■ **WHAT YOU ARE ASKED TO DO**
Word for word, restate the lines from the start of the data down to the line with "(3,3'-diaminobenzidine) immunohistochemical staining", both included.

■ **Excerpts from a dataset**
[Start of section]

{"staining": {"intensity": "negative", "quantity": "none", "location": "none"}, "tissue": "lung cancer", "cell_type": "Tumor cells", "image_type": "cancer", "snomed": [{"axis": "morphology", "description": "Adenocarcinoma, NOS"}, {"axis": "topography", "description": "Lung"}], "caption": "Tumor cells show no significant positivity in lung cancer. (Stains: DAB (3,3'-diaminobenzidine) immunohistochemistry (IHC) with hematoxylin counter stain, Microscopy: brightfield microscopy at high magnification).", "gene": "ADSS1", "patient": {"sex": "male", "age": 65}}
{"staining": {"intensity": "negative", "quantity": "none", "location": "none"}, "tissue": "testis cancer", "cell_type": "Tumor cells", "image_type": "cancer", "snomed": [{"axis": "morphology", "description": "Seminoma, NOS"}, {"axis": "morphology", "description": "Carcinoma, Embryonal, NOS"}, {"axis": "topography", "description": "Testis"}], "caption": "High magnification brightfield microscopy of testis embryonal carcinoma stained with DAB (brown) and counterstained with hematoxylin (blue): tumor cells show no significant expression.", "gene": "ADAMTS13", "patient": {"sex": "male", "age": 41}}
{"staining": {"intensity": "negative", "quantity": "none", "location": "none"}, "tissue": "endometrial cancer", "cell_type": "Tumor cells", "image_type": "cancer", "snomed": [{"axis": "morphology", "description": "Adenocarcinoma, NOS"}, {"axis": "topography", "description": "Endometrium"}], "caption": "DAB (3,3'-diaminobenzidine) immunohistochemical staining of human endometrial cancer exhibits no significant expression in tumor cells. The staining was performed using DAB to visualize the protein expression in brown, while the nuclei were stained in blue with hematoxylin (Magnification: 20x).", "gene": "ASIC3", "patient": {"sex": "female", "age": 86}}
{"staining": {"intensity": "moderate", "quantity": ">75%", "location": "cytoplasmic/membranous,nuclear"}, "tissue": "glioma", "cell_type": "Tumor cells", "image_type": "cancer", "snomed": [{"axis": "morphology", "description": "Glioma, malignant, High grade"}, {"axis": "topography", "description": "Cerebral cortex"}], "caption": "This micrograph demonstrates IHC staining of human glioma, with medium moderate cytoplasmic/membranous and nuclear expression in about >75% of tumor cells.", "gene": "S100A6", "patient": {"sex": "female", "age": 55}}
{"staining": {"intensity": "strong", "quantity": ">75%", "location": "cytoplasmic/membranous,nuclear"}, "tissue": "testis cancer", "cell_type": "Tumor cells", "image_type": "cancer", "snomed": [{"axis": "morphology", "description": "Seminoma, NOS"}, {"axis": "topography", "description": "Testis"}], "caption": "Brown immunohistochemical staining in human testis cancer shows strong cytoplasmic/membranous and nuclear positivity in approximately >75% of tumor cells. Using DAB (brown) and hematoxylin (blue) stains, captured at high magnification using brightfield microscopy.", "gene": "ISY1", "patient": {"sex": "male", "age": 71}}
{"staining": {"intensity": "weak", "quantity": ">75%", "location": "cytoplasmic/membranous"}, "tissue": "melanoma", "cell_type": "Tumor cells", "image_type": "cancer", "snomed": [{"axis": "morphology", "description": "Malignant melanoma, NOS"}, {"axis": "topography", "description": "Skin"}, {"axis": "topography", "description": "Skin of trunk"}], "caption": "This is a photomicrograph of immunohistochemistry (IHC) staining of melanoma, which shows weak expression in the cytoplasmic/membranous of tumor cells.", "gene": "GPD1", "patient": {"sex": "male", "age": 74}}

[End of section]

■ **WRITTEN ANSWER**
{"staining": {"intensity": "negative", "quantity": "none", "location": "none"}, "tissue": "lung cancer", "cell_type": "Tumor cells", "image_type": "cancer", "snomed": [{"axis": "morphology", "description": "Adenocarcinoma, NOS"}, {"axis": "topography", "description": "Lung"}], "caption": "Tumor cells show no significant positivity in lung cancer. (Stains: DAB (3,3'-diaminobenzidine) immunohistochemistry (IHC) with hematoxylin counter stain, Microscopy: brightfield microscopy at high magnification).", "gene": "ADSS1", "patient": {"sex": "male", "age": 65}}
{"staining": {"intensity": "negative", "quantity": "none", "location": "none"}, "tissue": "testis cancer", "cell_type": "Tumor cells", "image_type": "cancer", "snomed": [{"axis": "morphology", "description": "Seminoma, NOS"}, {"axis": "morphology", "description": "Carcinoma, Embryonal, NOS"}, {"axis": "topography", "description": "Testis"}], "caption": "High magnification brightfield microscopy of testis embryonal carcinoma stained with DAB (brown) and counterstained with hematoxylin (blue): tumor cells show no significant expression.", "gene": "ADAMTS13", "patient": {"sex": "male", "age": 41}}
{"staining": {"intensity": "negative", "quantity": "none", "location": "none"}, "tissue": "endometrial cancer", "cell_type": "Tumor cells", "image_type": "cancer", "snomed": [{"axis": "morphology", "description": "Adenocarcinoma, NOS"}, {"axis": "topography", "description": "Endometrium"}], "caption": "DAB (3,3'-diaminobenzidine) immunohistochemical staining of human endometrial cancer exhibits no significant expression in tumor cells. The staining was performed using DAB to visualize the protein expression in brown, while the nuclei were stained in blue with hematoxylin (Magnification: 20x).", "gene": "ASIC3", "patient": {"sex": "female", "age": 86}}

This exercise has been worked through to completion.